- [CONSIGNE]: Rédigez la suite du texte consacré à Picasso et aux arts d'Afrique et d'Océanie, en reprenant juste après sa dernière phrase.

- [TEXTE PRÉSENTÉ]:
■ ■ ■ ■

Pablo Picasso collectionnait les oeuvres d’art d’Afrique et d’Océanie, notamment les sculptures et les masques. Inaugurée au musée du quai Branly – Jacques Chirac à Paris en collaboration avec le Musée national Picasso-Paris, une passionnante exposition consacrée aux influences des arts premiers sur l’oeuvre de l’artiste est reprise et transformée par le Musée des beaux-arts de Montréal (MBAM) qui y ajoute, en miroir, des oeuvres contemporaines d’artistes africains ou afro-américains.
C’est au musée du Trocadéro (ancêtre du Musée de l’Homme) que Picasso découvre, en 1907, les arts dits aujourd’hui “premiers”. En 1912, il achète des oeuvres africaines à Marseille avec son ami Georges Braque. À sa mort, plus de 100 oeuvres africaines et océaniennes sont répertoriées dans ses acquisitions. Artiste engagé, Picasso soutient après la deuxième guerre mondiale la Négritude, mouvement anticolonialiste d’intellectuels noirs francophones fondé par les écrivains Senghor et Césaire avec qui le peintre se lie d’amitié.

■ ■ ■ ■

- [DONNÉES FOURNIES]:
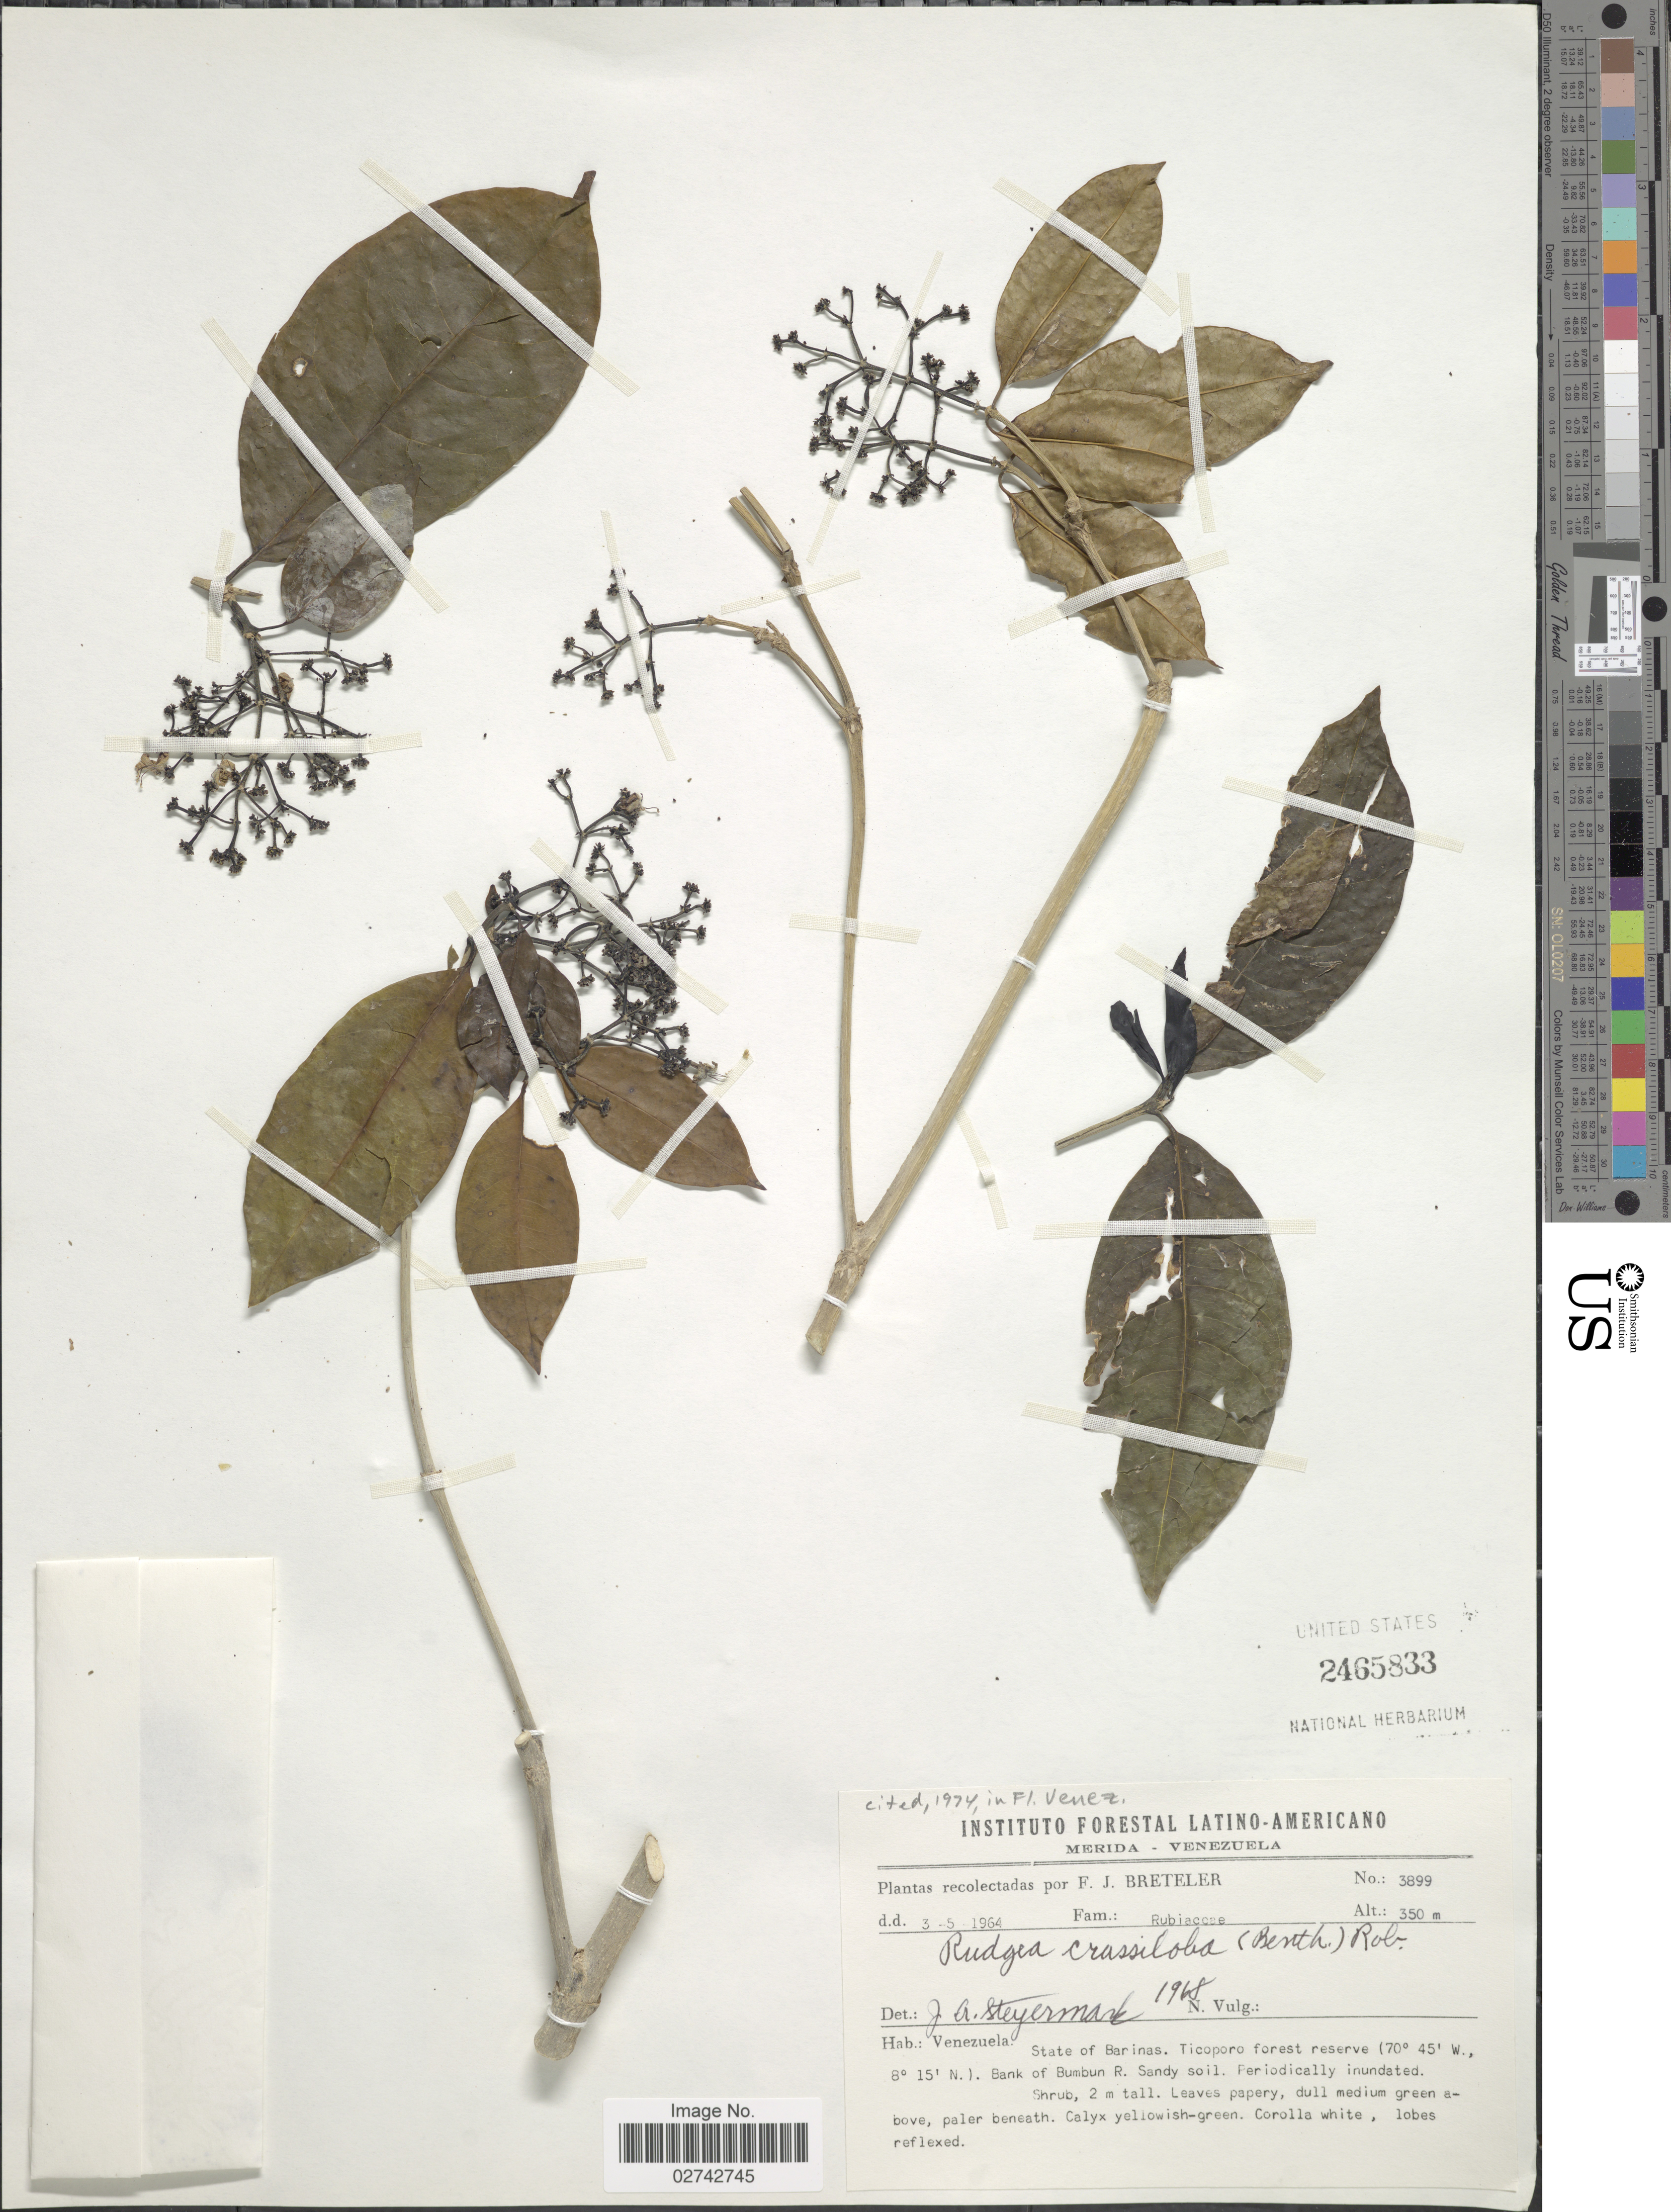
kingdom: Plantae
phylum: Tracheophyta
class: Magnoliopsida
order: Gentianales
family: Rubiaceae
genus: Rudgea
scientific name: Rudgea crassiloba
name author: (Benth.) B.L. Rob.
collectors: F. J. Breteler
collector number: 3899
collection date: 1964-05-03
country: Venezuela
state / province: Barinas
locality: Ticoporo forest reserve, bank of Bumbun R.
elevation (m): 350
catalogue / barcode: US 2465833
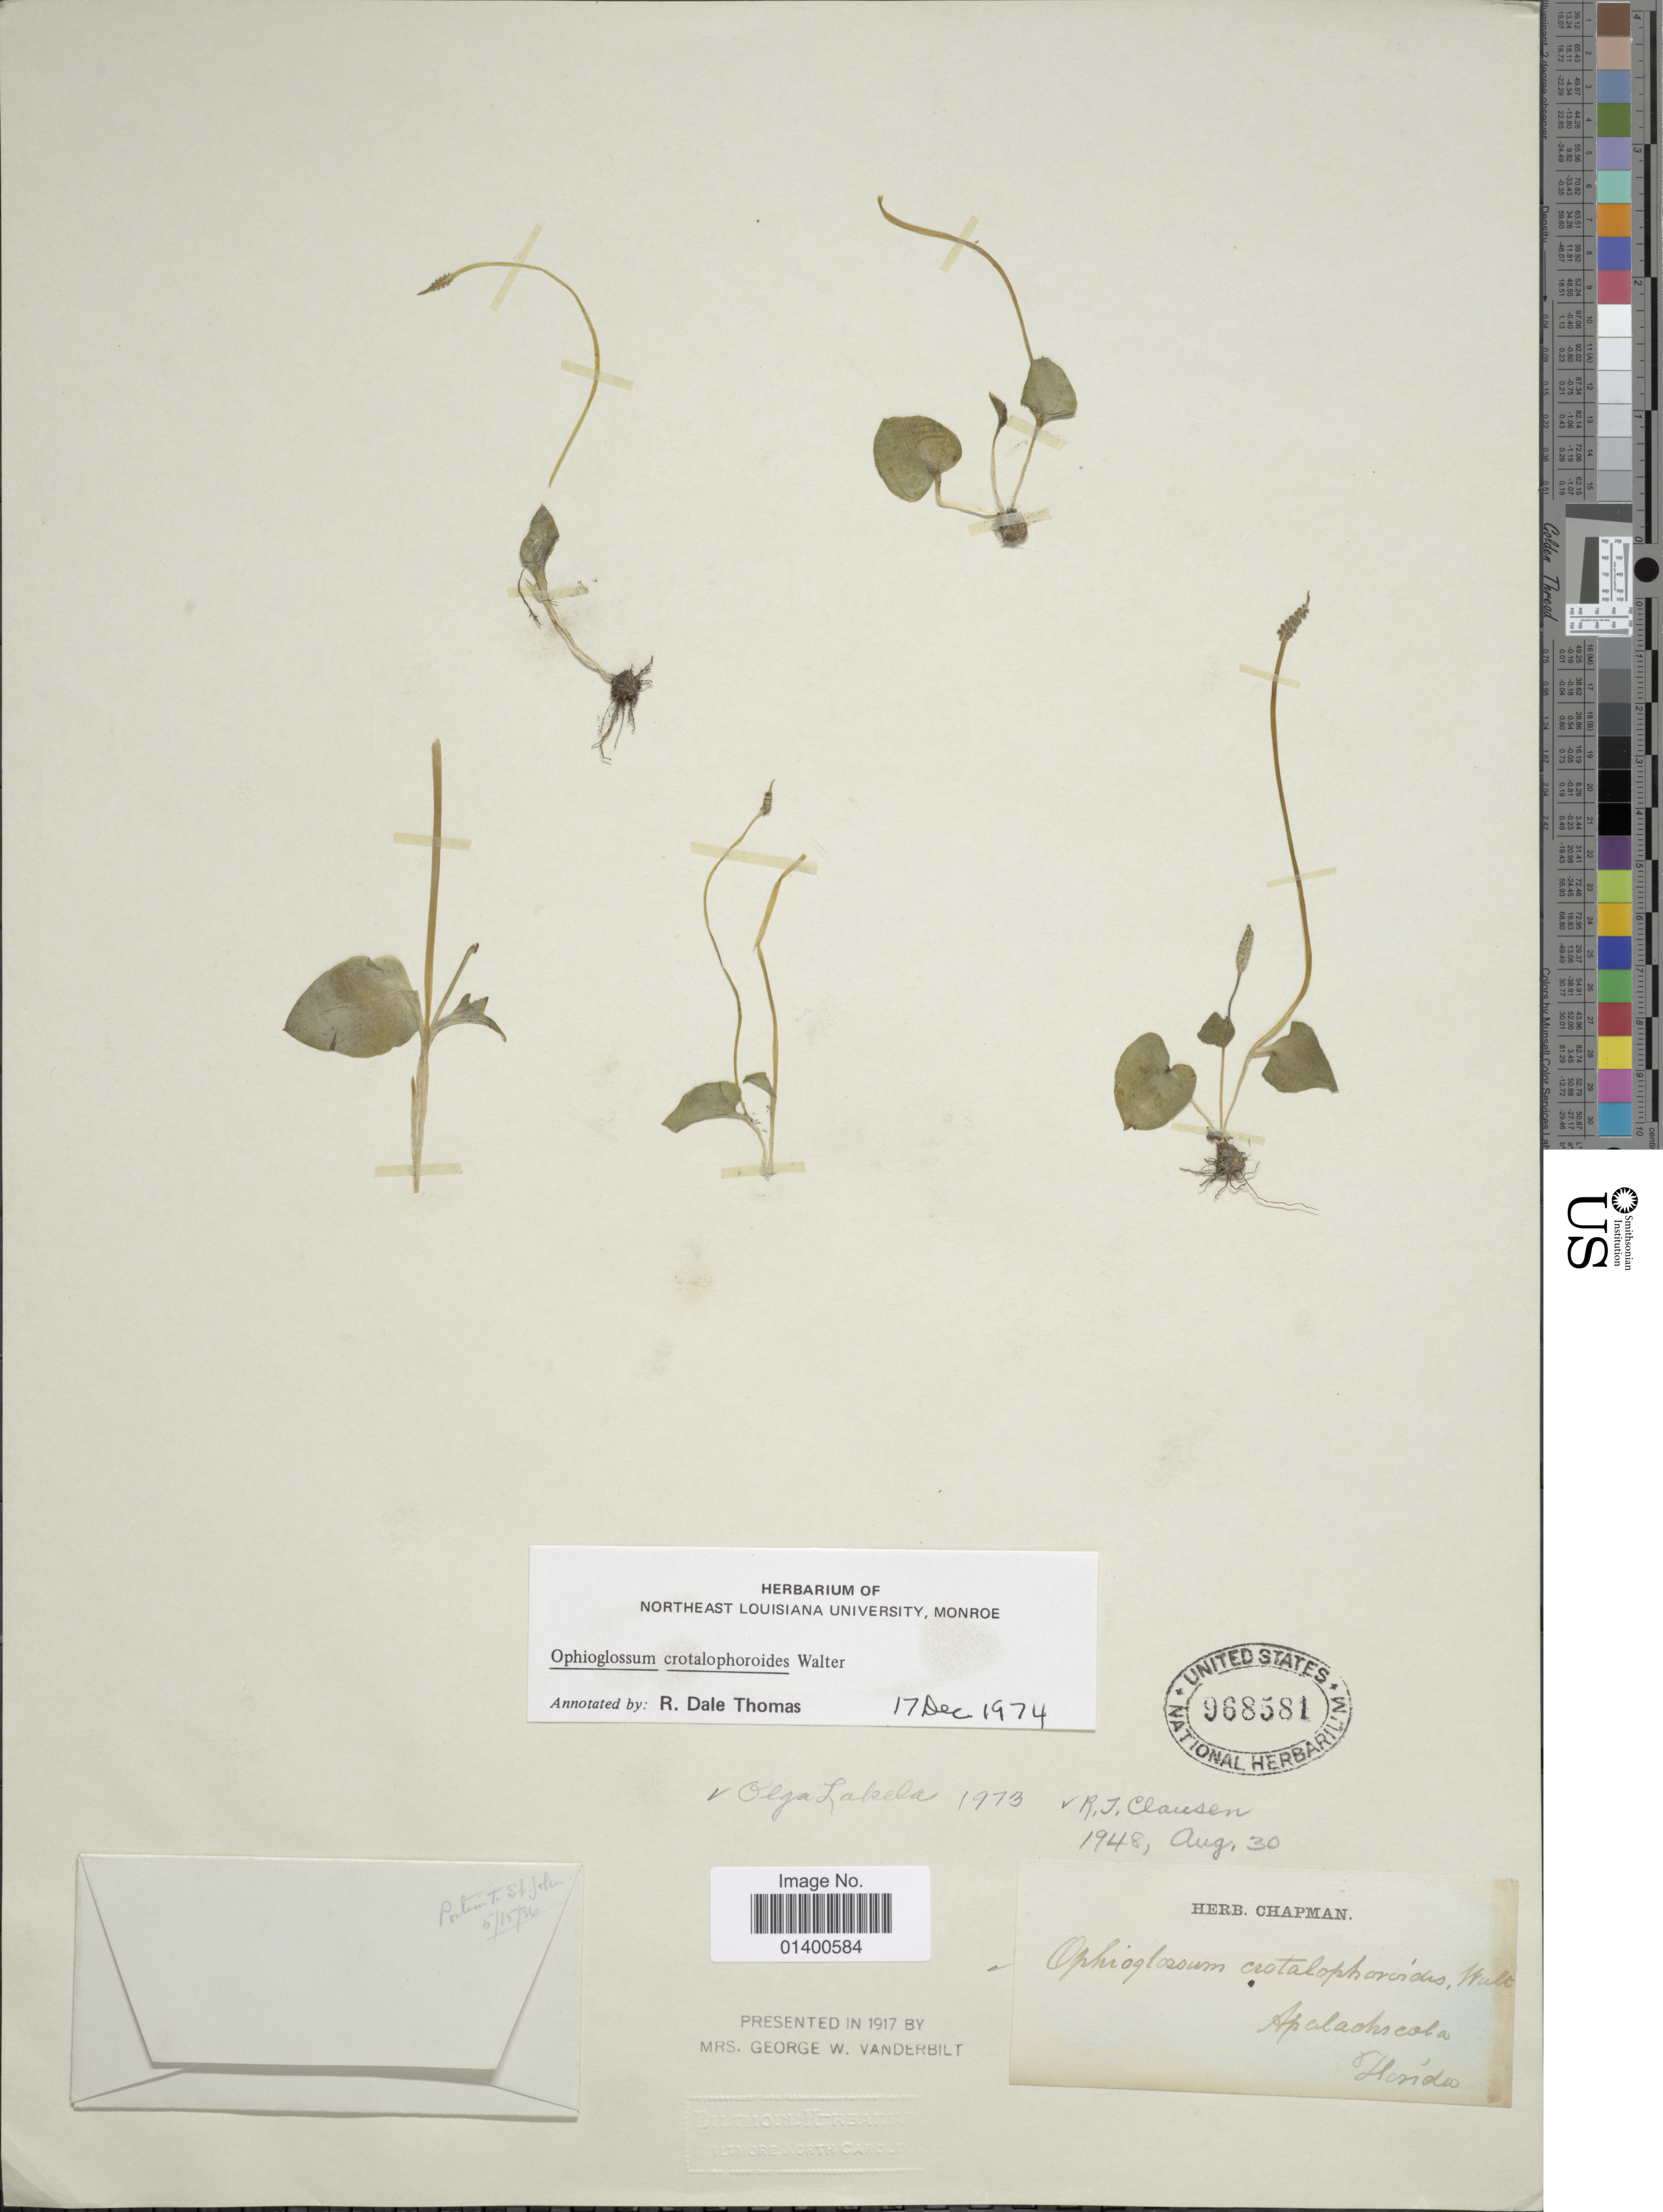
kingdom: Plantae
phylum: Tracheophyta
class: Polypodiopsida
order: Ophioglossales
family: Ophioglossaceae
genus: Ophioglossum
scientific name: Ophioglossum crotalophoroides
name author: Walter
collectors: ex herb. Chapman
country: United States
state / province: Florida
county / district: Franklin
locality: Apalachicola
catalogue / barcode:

■ ■ ■ ■

- [RÉPONSE ATTENDUE]:
“Je ne suis pas un collectionneur“, disait Picasso qui s’entourait au quotidien de ces oeuvres dont l’on peut parfois apercevoir certaines pièces dans des photos prises de l’artiste dans son atelier. Nathalie Bondil, directrice et conservatrice en chef du MBAM et commissaire de l’exposition, rappelait à la conférence de presse l’admiration de Picasso pour ces arts premiers, citant une phrase du peintre : “On n’a jamais surpassé la sculpture d’Afrique et d’Océanie“.
Au-delà de l’oeuvre de Picasso et de ses influences, le MBAM prend pour point de départ l’exposition initiale du musée du quai Branly pour questionner plus largement la relation entre l’Occident et les arts d’Afrique, d’Océanie et des Amériques. Comment ces oeuvres sont-elles passées au cours du vingtième siècle d’objets ethnographiques à créations esthétiques ? Comment redéfinir ces arts dans un monde universalisé ? “Nous sommes dans une Histoire globale où l’Europe est décentrée, avec la réalité d’une diaspora transnationale“, rappelait Nathalie Bondil lors de la conférence de presse.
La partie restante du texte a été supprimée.